DETROIT (AP) - In an expected move, officials with Michigan’s Natural Resources Commission confirmed Thursday there won’t be a gray wolf hunt this year.

Commissioner John Matonich said at a meeting in Lansing that the commission lacks the authority to set another hunt. The seven-member panel appointed by the governor is awaiting results of two referendums on the November ballot aimed at repealing legislation making the wolf a game species and giving the panel the authority to make such designations.

A third, citizen-initiated measure overriding the referendums and backing the wolf hunt was approved by lawmakers last month, but it won’t take effect until March.

Matonich said he asked the Department of Natural Resources to update the state’s Wolf Management Plan and review statistics related to the killing of dogs and cattle by wolves.

The DNR, which advises the commission, has argued in favor of tightly regulated wolf hunts.

The battle over the hunt began in 2012, when the combined gray wolf population of Michigan, Minnesota and Wisconsin was dropped from the federal endangered species list.
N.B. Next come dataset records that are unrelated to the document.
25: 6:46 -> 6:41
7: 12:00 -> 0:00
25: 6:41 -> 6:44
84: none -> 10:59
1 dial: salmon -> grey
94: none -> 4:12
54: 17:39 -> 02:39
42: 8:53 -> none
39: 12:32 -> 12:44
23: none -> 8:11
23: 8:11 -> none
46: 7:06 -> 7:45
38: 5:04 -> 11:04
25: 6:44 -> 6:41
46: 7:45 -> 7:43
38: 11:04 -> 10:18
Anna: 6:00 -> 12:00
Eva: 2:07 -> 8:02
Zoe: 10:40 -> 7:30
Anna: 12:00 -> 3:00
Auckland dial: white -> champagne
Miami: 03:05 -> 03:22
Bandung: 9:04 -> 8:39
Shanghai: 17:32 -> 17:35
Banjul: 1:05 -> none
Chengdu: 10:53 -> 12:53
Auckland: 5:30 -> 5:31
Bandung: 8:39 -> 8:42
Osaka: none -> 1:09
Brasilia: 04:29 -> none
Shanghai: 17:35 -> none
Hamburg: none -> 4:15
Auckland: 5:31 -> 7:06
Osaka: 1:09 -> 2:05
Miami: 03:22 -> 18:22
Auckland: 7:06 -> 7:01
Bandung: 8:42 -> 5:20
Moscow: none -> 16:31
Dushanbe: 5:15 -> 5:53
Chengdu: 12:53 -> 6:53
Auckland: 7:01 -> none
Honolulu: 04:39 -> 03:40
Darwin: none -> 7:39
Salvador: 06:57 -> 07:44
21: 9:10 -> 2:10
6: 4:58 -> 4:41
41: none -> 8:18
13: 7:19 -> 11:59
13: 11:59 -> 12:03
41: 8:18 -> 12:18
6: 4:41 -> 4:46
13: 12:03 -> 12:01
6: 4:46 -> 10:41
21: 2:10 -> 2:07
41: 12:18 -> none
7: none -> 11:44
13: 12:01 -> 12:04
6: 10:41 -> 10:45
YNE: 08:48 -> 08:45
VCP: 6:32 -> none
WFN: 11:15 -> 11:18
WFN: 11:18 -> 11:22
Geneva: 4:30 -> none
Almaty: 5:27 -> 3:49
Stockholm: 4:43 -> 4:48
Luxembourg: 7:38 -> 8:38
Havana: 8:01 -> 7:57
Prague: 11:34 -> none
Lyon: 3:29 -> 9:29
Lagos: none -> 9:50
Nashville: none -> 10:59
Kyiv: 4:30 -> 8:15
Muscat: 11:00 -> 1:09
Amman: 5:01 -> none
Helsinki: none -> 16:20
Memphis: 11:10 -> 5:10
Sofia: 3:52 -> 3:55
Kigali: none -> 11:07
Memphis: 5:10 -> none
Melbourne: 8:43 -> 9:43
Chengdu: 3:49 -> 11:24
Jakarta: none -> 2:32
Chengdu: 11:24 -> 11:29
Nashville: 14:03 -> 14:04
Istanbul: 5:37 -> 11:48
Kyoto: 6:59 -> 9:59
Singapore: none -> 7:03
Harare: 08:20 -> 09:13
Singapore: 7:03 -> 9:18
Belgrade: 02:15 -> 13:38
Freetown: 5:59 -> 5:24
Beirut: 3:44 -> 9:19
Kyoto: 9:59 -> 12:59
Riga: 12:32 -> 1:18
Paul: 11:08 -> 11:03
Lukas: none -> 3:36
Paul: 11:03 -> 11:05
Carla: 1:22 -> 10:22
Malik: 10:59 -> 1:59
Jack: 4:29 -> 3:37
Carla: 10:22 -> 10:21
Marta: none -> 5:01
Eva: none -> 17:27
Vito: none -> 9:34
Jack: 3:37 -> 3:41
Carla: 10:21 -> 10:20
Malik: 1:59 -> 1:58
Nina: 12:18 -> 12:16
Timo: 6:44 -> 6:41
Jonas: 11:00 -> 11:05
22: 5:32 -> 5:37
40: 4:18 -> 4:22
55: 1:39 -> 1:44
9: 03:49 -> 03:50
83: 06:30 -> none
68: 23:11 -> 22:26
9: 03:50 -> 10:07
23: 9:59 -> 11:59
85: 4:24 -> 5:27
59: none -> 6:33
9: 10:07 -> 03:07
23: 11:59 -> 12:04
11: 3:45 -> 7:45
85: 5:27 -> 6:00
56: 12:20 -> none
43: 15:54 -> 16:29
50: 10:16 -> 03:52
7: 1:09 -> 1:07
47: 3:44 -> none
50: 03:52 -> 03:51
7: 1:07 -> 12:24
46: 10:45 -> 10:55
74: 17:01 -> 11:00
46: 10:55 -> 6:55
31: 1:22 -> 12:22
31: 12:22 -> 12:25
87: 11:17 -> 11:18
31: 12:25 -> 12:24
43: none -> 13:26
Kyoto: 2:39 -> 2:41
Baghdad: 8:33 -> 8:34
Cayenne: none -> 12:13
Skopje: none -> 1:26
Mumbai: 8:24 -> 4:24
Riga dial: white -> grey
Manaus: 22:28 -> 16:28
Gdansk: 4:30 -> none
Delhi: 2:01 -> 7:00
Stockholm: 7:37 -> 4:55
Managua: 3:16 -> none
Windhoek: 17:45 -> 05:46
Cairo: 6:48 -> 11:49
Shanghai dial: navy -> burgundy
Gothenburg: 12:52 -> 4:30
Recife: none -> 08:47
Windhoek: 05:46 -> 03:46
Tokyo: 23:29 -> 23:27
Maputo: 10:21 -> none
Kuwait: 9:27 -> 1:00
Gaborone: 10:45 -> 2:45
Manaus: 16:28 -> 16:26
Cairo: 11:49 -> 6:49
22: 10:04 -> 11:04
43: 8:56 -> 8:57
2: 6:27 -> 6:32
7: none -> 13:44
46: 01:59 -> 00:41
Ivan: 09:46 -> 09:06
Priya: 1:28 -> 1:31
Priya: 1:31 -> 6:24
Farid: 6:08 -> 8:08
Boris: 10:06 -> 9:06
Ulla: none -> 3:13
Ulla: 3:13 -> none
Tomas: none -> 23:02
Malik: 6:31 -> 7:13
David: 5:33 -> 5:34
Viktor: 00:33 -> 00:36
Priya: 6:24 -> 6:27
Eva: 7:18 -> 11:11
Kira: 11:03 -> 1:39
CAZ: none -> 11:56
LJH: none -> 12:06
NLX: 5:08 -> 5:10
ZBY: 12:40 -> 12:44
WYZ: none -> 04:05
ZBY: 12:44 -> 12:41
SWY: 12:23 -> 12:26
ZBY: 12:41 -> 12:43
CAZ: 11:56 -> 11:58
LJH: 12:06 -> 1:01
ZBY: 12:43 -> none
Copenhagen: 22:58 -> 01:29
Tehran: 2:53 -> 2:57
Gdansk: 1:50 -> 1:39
The wolves had bounced back strongly after disappearing from most of the Great Lakes region in the last century.

With federal protections removed, each state was put in charge of managing its wolves. Minnesota and Wisconsin have moved forward with hunts. The Michigan Legislature followed with the hunt-enabling laws in 2012 and 2013.

Opponents gathered enough petition signatures to put both the measures on the ballot this fall. But they weren’t able to prevent the commission from permitting a hunt last year, during which 22 wolves were killed. The Department of Natural Resources in April estimated the population at 636.

Even if voters repeal the earlier laws, the measure approved in August will remain in effect.